(Dataset records)
________________
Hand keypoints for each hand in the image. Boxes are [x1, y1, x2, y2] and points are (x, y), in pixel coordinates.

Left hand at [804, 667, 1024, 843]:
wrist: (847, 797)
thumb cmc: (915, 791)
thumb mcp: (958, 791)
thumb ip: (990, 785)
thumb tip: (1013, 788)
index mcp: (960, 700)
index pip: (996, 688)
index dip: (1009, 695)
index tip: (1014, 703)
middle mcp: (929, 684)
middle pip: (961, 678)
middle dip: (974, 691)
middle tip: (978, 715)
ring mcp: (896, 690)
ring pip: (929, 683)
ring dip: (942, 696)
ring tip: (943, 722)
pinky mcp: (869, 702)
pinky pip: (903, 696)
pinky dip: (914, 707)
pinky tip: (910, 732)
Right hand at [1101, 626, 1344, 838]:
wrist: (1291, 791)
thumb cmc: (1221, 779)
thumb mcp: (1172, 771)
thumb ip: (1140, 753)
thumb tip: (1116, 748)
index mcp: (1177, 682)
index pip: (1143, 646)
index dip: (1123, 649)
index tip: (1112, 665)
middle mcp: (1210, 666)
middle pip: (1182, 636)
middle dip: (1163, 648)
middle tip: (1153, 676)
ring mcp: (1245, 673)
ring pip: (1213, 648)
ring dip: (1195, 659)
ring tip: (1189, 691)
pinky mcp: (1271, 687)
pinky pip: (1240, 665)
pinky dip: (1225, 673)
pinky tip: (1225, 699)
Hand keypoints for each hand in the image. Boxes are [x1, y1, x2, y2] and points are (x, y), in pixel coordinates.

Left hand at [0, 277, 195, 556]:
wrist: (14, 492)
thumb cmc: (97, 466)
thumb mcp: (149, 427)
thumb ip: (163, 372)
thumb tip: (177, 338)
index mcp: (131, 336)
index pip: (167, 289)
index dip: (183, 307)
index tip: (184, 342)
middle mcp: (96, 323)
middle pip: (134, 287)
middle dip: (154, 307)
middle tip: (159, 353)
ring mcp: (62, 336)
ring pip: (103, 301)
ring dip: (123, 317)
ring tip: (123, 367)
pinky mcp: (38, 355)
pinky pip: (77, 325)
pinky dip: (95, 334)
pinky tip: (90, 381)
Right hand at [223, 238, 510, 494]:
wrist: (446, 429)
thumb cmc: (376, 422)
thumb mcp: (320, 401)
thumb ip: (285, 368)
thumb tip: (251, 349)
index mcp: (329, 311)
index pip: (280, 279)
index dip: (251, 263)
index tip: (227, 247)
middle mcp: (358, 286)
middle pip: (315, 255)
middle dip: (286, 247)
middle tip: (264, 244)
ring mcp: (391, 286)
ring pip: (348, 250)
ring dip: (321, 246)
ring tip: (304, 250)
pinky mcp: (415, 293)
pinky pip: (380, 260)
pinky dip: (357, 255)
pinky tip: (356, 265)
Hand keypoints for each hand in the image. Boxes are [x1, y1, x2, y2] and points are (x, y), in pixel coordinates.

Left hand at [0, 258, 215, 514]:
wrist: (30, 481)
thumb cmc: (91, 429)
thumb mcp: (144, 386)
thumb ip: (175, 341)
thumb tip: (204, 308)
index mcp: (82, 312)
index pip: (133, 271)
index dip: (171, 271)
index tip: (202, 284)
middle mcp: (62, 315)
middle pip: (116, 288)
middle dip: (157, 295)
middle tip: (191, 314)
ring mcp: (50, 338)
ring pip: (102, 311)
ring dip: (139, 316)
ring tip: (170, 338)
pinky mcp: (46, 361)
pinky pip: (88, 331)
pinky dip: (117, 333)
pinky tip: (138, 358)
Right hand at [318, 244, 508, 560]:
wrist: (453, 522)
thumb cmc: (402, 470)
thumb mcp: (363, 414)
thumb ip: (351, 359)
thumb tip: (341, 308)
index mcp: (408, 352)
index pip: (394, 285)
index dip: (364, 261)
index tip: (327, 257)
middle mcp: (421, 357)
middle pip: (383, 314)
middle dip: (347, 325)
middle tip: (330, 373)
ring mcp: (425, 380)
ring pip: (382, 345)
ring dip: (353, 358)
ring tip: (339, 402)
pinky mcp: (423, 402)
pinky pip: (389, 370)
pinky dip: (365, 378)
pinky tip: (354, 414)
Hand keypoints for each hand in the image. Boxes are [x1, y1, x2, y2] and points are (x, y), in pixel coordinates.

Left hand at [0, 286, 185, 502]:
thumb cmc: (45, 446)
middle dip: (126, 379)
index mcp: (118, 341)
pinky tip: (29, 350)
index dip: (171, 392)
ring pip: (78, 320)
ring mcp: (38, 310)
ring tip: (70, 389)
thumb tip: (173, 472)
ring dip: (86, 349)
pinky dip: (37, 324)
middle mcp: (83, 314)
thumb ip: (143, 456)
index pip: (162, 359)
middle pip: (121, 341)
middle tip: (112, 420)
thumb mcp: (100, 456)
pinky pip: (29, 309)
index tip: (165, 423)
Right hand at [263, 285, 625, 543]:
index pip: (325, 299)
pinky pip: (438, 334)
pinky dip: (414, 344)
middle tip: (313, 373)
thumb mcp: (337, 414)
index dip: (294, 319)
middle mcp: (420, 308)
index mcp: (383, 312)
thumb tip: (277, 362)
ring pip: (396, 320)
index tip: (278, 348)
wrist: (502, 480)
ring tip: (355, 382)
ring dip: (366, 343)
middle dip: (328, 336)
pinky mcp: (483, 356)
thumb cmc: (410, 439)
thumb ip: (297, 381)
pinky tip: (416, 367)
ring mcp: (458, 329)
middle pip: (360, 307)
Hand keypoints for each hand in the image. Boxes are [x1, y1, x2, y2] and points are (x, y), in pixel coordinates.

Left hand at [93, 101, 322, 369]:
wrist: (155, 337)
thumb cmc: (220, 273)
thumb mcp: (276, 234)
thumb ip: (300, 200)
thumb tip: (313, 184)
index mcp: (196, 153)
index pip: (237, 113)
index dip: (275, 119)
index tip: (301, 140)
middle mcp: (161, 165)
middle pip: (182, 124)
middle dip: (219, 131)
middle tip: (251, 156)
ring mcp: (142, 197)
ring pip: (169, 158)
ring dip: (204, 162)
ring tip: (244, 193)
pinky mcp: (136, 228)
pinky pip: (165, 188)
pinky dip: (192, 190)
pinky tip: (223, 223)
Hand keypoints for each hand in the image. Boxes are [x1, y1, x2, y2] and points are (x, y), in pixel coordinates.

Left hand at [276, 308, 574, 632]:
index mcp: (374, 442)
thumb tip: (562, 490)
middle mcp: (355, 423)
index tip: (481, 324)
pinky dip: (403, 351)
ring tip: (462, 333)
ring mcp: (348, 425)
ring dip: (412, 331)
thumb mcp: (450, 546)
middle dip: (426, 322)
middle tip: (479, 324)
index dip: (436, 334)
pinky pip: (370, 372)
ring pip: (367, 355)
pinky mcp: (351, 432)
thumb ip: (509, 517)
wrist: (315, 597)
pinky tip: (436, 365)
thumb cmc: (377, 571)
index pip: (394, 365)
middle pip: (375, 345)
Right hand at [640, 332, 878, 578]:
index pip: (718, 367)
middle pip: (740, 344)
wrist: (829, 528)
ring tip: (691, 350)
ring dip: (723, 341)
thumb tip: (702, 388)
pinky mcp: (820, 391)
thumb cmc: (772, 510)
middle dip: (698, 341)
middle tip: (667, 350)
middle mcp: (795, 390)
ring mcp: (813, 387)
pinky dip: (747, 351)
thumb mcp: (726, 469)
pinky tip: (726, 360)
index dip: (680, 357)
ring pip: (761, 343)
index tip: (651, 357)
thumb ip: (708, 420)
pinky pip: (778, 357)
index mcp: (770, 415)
________________
* PROBLEM TO SOLVE:
Copy out the records in full, matching every line character for character.

* TASK RESPONSE:
Hand keypoints for each hand in the image. Boxes are [x1, y1, x2, y2] and points are (x, y), in pixel coordinates.

Left hand at [804, 667, 1024, 843]:
wrist: (847, 797)
thumb cmc: (915, 791)
thumb mcp: (958, 791)
thumb ip: (990, 785)
thumb tip: (1013, 788)
index mcp: (960, 700)
index pip: (996, 688)
index dip: (1009, 695)
index tip: (1014, 703)
middle mcp: (929, 684)
middle pip: (961, 678)
middle dip: (974, 691)
middle tip: (978, 715)
ring mcp: (896, 690)
ring pip: (929, 683)
ring dip: (942, 696)
ring tip: (943, 722)
pinky mcp: (869, 702)
pinky pip: (903, 696)
pinky dip: (914, 707)
pinky tip: (910, 732)
Right hand at [1101, 626, 1344, 838]:
wrist: (1291, 791)
thumb cmc: (1221, 779)
thumb mcp: (1172, 771)
thumb ip: (1140, 753)
thumb tip: (1116, 748)
index mcp: (1177, 682)
index pip: (1143, 646)
index dip: (1123, 649)
index tip: (1112, 665)
middle mcp: (1210, 666)
middle pip: (1182, 636)
middle dip: (1163, 648)
middle tip: (1153, 676)
ring mcp: (1245, 673)
ring pip: (1213, 648)
ring dip: (1195, 659)
ring tip: (1189, 691)
pinky mcp: (1271, 687)
pinky pip: (1240, 665)
pinky dip: (1225, 673)
pinky tip: (1225, 699)
Hand keypoints for each hand in the image. Boxes are [x1, y1, x2, y2] and points are (x, y), in pixel coordinates.

Left hand at [0, 277, 195, 556]:
wrist: (14, 492)
thumb cmc: (97, 466)
thumb mcp: (149, 427)
thumb ip: (163, 372)
thumb tip: (177, 338)
index mcp: (131, 336)
index pip: (167, 289)
index dip: (183, 307)
index tip: (184, 342)
middle mcp: (96, 323)
middle pip: (134, 287)
middle dip: (154, 307)
middle tip: (159, 353)
ring mcp: (62, 336)
ring pip: (103, 301)
ring dip: (123, 317)
ring tip: (123, 367)
pinky mcp: (38, 355)
pinky pip: (77, 325)
pinky dip: (95, 334)
pinky tip: (90, 381)
Right hand at [223, 238, 510, 494]:
wrist: (446, 429)
thumb cmc: (376, 422)
thumb mcp: (320, 401)
thumb ip: (285, 368)
thumb tip: (251, 349)
index mcp: (329, 311)
index pip: (280, 279)
index dip: (251, 263)
index tip: (227, 247)
middle mcp: (358, 286)
middle pip: (315, 255)
middle dip: (286, 247)
middle tip: (264, 244)
ring mcp: (391, 286)
ring pip: (348, 250)
ring dip: (321, 246)
ring tip: (304, 250)
pinky mcp: (415, 293)
pinky pip: (380, 260)
pinky dip: (357, 255)
pinky tip: (356, 265)
Hand keypoints for each hand in the image. Boxes are [x1, y1, x2, y2] and points are (x, y), in pixel coordinates.

Left hand at [0, 258, 215, 514]:
wrist: (30, 481)
thumb cmc: (91, 429)
thumb mcp: (144, 386)
thumb ip: (175, 341)
thumb tip: (204, 308)
index mcp: (82, 312)
index pip: (133, 271)
index dip: (171, 271)
index tip: (202, 284)
middle mcp: (62, 315)
middle pip: (116, 288)
middle dip: (157, 295)
middle tip: (191, 314)
ring mcp: (50, 338)
ring pip: (102, 311)
ring dip: (139, 316)
ring tip: (170, 338)
pinky mcp: (46, 361)
pinky pip: (88, 331)
pinky dip: (117, 333)
pinky tip: (138, 358)
Right hand at [318, 244, 508, 560]:
wrist: (453, 522)
thumb cmc: (402, 470)
thumb mcp: (363, 414)
thumb ip: (351, 359)
thumb tip: (341, 308)
index mcp: (408, 352)
index pip: (394, 285)
index dip: (364, 261)
index tip: (327, 257)
middle mcp: (421, 357)
middle pip: (383, 314)
middle dip: (347, 325)
middle tip: (330, 373)
ring mcp: (425, 380)
ring pip: (382, 345)
ring dip: (353, 358)
ring tip: (339, 402)
pinky mcp: (423, 402)
pinky pip: (389, 370)
pinky dip: (365, 378)
pinky tip: (354, 414)
Hand keypoints for each hand in the image. Boxes are [x1, y1, x2, y2] and points are (x, y), in pixel coordinates.

Left hand at [0, 286, 185, 502]:
thumb cmc: (45, 446)
middle dip: (126, 379)
index mcp: (118, 341)
pinky tip: (29, 350)
index dip: (171, 392)
ring pip: (78, 320)
ring mcp: (38, 310)
ring tip: (70, 389)
thumb tip: (173, 472)
ring dip: (86, 349)
pinky dip: (37, 324)
middle mcp: (83, 314)
thumb ip: (143, 456)
index pip: (162, 359)
middle pip: (121, 341)
middle tip: (112, 420)
thumb mcp: (100, 456)
pinky pip: (29, 309)
index tip: (165, 423)
Right hand at [263, 285, 625, 543]:
index pip: (325, 299)
pinky pip: (438, 334)
pinky dip: (414, 344)
middle tip: (313, 373)
thumb mcp: (337, 414)
index dip: (294, 319)
middle mcp: (420, 308)
index mcp: (383, 312)
thumb tip: (277, 362)
ring pip: (396, 320)
index tip: (278, 348)
wrist: (502, 480)
ring tip: (355, 382)
ring dip: (366, 343)
middle dip: (328, 336)
pinky mcp: (483, 356)
thumb cmc: (410, 439)
thumb ip: (297, 381)
pinky tip: (416, 367)
ring mcp: (458, 329)
middle pip: (360, 307)
Hand keypoints for each hand in the image. Boxes are [x1, y1, x2, y2] and points are (x, y), in pixel coordinates.

Left hand at [93, 101, 322, 369]:
wrist: (155, 337)
thumb cmc: (220, 273)
thumb mcp: (276, 234)
thumb ip: (300, 200)
thumb tip: (313, 184)
index mcp: (196, 153)
index pip: (237, 113)
index dip: (275, 119)
index tip: (301, 140)
middle mcp: (161, 165)
middle pip: (182, 124)
middle dip: (219, 131)
middle tip: (251, 156)
ring mcp: (142, 197)
ring pip: (169, 158)
ring dip: (204, 162)
ring tip: (244, 193)
pinky mcp: (136, 228)
pinky pip: (165, 188)
pinky dip: (192, 190)
pinky tip: (223, 223)
Hand keypoints for each hand in the image. Boxes are [x1, y1, x2, y2] and points are (x, y), in pixel coordinates.

Left hand at [276, 308, 574, 632]:
index mcp: (374, 442)
thumb tip: (562, 490)
middle mcp: (355, 423)
index tip: (481, 324)
pinky dip: (403, 351)
ring tip: (462, 333)
ring mcp: (348, 425)
ring dip: (412, 331)
thumb mcp: (450, 546)
middle dip: (426, 322)
middle tip: (479, 324)
index dip: (436, 334)
pinky pip: (370, 372)
ring pip: (367, 355)
pinky mcp: (351, 432)
thumb ip: (509, 517)
wrist: (315, 597)
pinky tip: (436, 365)
thumb cmc: (377, 571)
index pip: (394, 365)
middle pip: (375, 345)
Right hand at [640, 332, 878, 578]:
index pip: (718, 367)
middle pip: (740, 344)
wrist: (829, 528)
ring tip: (691, 350)
ring dip: (723, 341)
thumb tip: (702, 388)
pinky mcp: (820, 391)
thumb cmc: (772, 510)
middle dip: (698, 341)
middle tip: (667, 350)
middle mcp: (795, 390)
ring mcp: (813, 387)
pinky dip: (747, 351)
thumb mcp: (726, 469)
pinky tip: (726, 360)
index dip: (680, 357)
ring pip: (761, 343)
index tip: (651, 357)
thumb ip: (708, 420)
pinky pip: (778, 357)
index mcp: (770, 415)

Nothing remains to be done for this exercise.